U.S. patent application number 10/811596 was filed with the patent office on 2005-11-17 for sequential variance adaptation for reducing signal mismatching.
Invention is credited to Cui, Xiaodong, Gong, Yifan.
Application Number | 20050256714 10/811596 |
Document ID | / |
Family ID | 35310479 |
Filed Date | 2005-11-17 |
United States Patent
Application |
20050256714 |
Kind Code |
A1 |
Cui, Xiaodong ; et
al. |
November 17, 2005 |
Sequential variance adaptation for reducing signal mismatching
Abstract
The mismatch between the distributions of acoustic models and
features in speech recognition may cause performance degradation. A
sequential variance adaptation (SVA) adapts the covariances
dynamically based on a sequential EM algorithm. The original
covariances in acoustic models are adjusted by scaling factors
which are sequentially updated once new collection data is
available.
Inventors: |
Cui, Xiaodong; (Los Angeles,
CA) ; Gong, Yifan; (Plano, TX) |
Correspondence
Address: |
TEXAS INSTRUMENTS INCORPORATED
P O BOX 655474, M/S 3999
DALLAS
TX
75265
|
Family ID: |
35310479 |
Appl. No.: |
10/811596 |
Filed: |
March 29, 2004 |
Current U.S.
Class: |
704/256.4 ;
704/E15.039 |
Current CPC
Class: |
G10L 15/20 20130101 |
Class at
Publication: |
704/256.4 |
International
Class: |
G10L 015/00 |
Claims
1. A method of updating covariance of a signal in a sequential
manner comprising the steps of: scaling the covariance of the
signals by a scaling factor; updating the scaling factor based on
the signal to be recognized; updating the scaling matrix each time
new data of the signal is available; and calculating a new scaling
factor by adding a correction item to a previous scaling
factor.
2. The method of claim 1 wherein the signal comprises a speech
signal.
3. The method of claim 1 wherein the scaling factor is a scaling
matrix and could be any matrix that ensures the scaled matrix is a
valid covariance.
4. The method of claim 1 wherein the new available data of the
signals could be based on any length.
5. The method of claim 1 wherein the new available data of the
signals could be a frame.
6. The method of claim 1 wherein the new available data of the
signals could be an utterance.
7. The method of claim 1 wherein the new available data of the
signals could be a fixed time period.
8. The method of claim 1 wherein the new available data could be
every 10 minutes of a speech signal.
9. The correction of claim 1 wherein the correction is the product
of any sequence whose limit is zero, whose summation is infinity
and whose square summation is not infinity and a summation of
quantities weighted by a probability.
Description
FIELD OF INVENTION
[0001] This invention relates to speech recognition and more
particularly to mismatch between the distributions of acoustic
models and noisy feature vectors.
BACKGROUND OF INVENTION
[0002] In speech recognition, inevitably the recognizer has to deal
with channel and background noise. The mismatch between the
distributions of acoustic models (HMMs) and noisy feature vectors
could cause degradation in performance of the recognizer. Model
compensation is used to reduce such mismatch by modifying the
acoustic models according to the certain amount of observations
collected in the target environment.
[0003] Typically, batch parameter estimations are employed to
update parameters after observation of all adaptation data which
are not suitable to follow slow time varying environments. See L.

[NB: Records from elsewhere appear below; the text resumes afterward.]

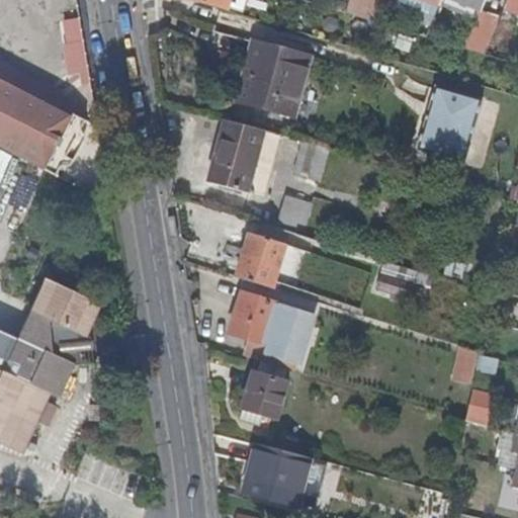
[(201,0),(231,8),(232,5),(232,0),(201,0)]
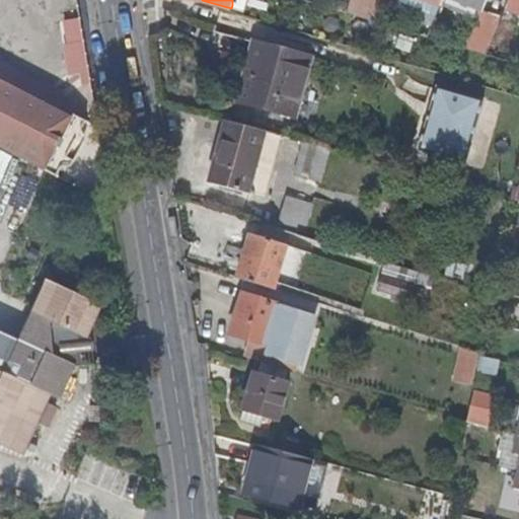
[(349,0),(346,11),(375,19),(380,0),(349,0)]
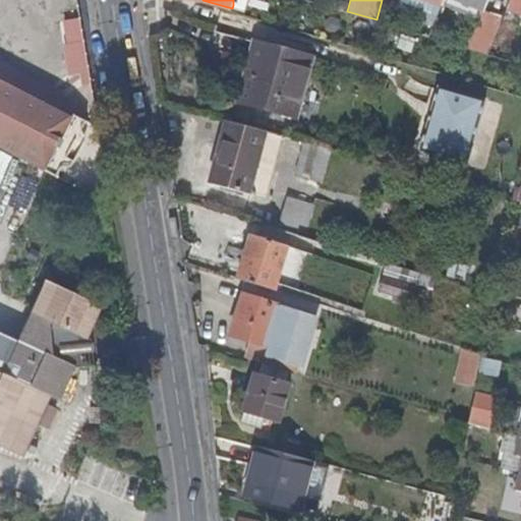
[(444,0),(402,0),(402,3),(422,11),(427,1),(442,6),(444,0)]
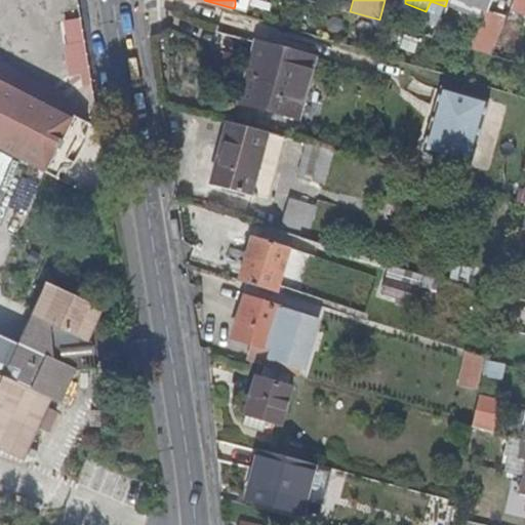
[(524,0),(514,0),(512,6),(524,11),(524,0)]
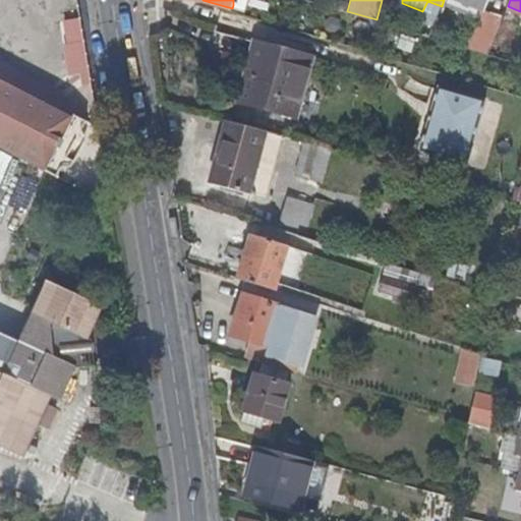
[(432,27),(442,6),(427,1),(422,11),(418,22),(432,27)]
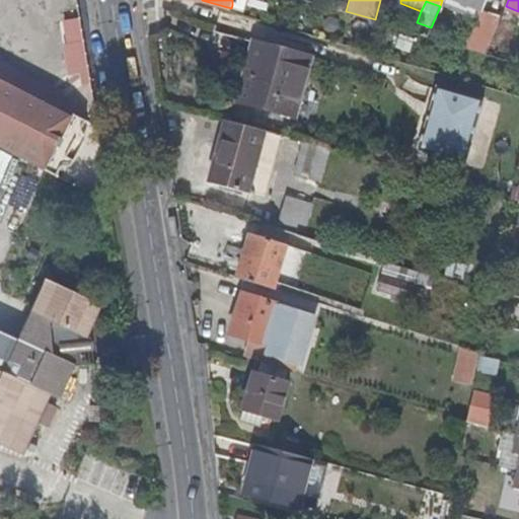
[(468,47),(488,54),(501,17),(483,10),(468,47)]
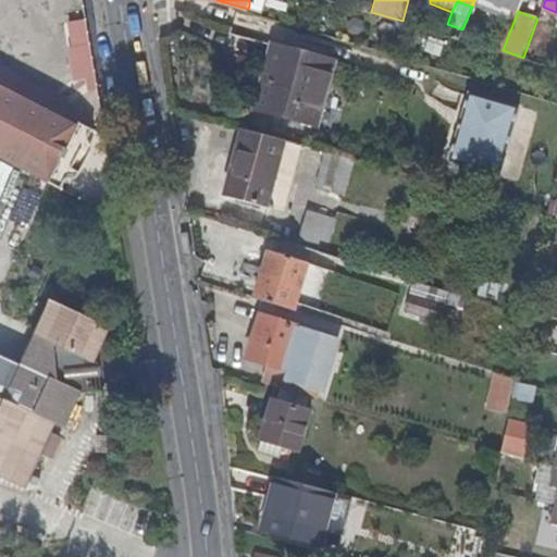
[(86,19),(67,22),(72,46),(69,47),(74,82),(85,79),(87,91),(98,89),(86,19)]
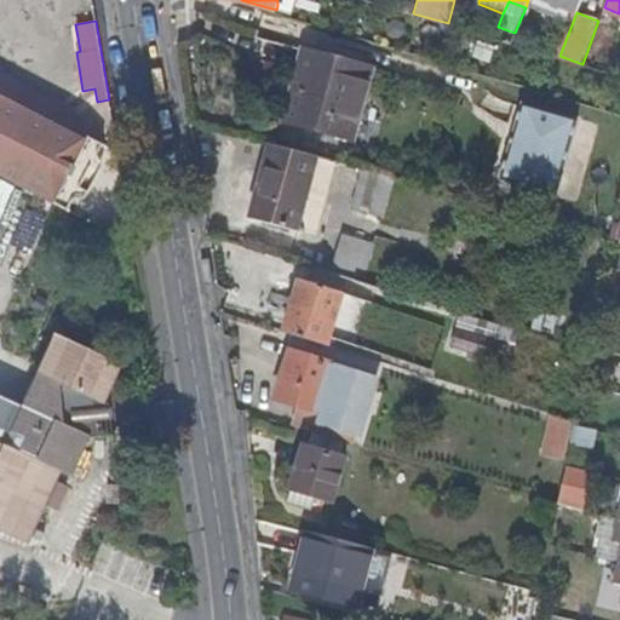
[(475,59),(492,65),(498,49),(481,42),(475,59)]
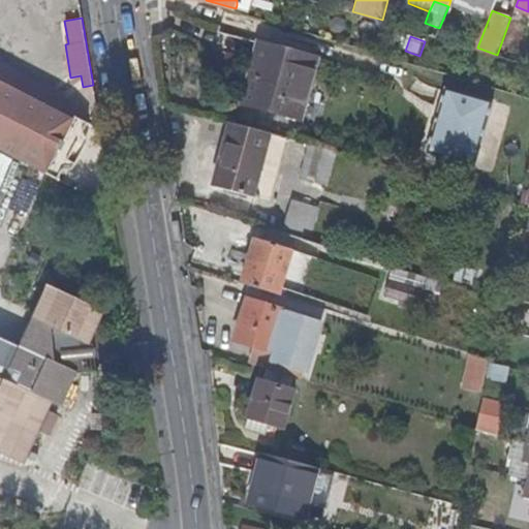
[(318,55),(261,39),(244,105),(301,122),(318,55)]
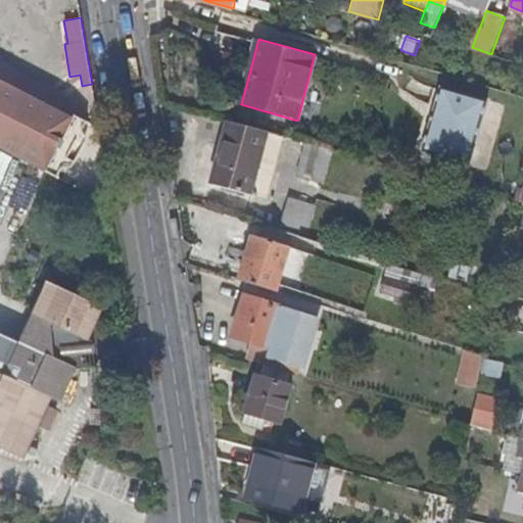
[(0,149),(59,182),(66,171),(76,170),(89,143),(85,136),(89,125),(0,78),(0,149)]
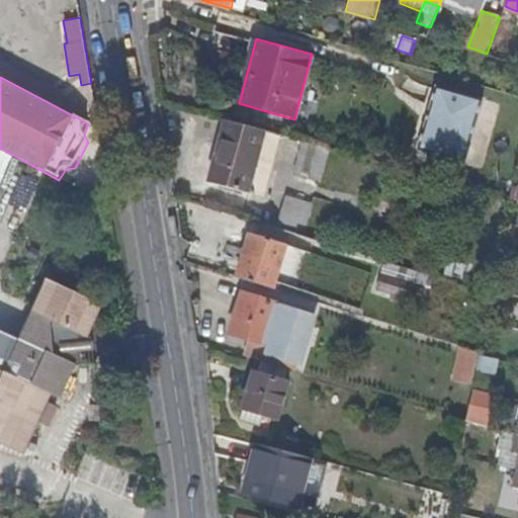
[(418,142),(461,154),(477,96),(434,85),(418,142)]
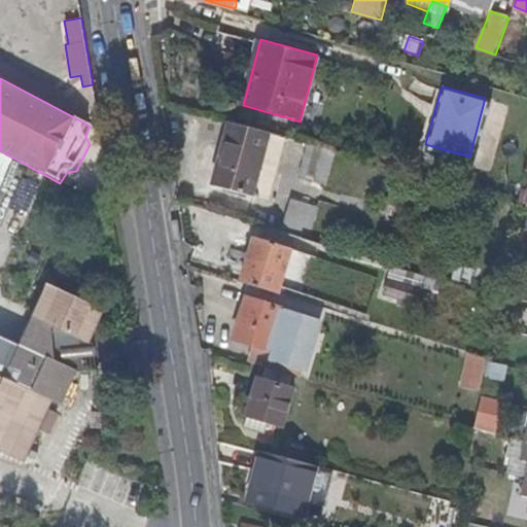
[(270,203),(286,139),(230,124),(214,187),(270,203)]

R. Rabiner, A tutorial on hidden Markov models and selected
applications in speech recognition, Proceedings of the IEEE. 77(2):
257-285, February 1989. Also see C. J. Leggetter and P. C.
Woodland, Speaker adaptation using linear regression, Technical
Report F-INFENG/TR. 181, CUED, June 1994.
[0004] In recognizing speech signal in a noisy environment, the
background noise causes the speech variance to shrink as noise
intensity increases. See D. Mansour and B. H. Juang, A family of
distortion measures based upon projection operation for robust
speech recognition, IEEE Transactions on Acoustic, Speech and
Signal Processing, ASSP-37(11):1659-1671, 1989.
[0005] Such statistic variation must be corrected in order to
preserve recognition accuracy. Some methods adapt variance for
speech recognition but they require an estimation of noise
statistics to be provided. See M. J. Gales, PMC for Speech
recognition in additive and convolutional noise, Technical Report
TR-154, CUED/F-INFENG, December 1993.
SUMMARY OF INVENTION
[0006] In accordance with one embodiment of the present invention a
method of updating covariance of a signal in a sequential manner
includes the steps of scaling the covariance of the signals by a
scaling factor; updating the scaling factor based on the signal to
be recognized; updating the scaling matrix each time new data of
the signal is available; and calculating a new scaling factor by
adding a correction item to a previous scaling factor.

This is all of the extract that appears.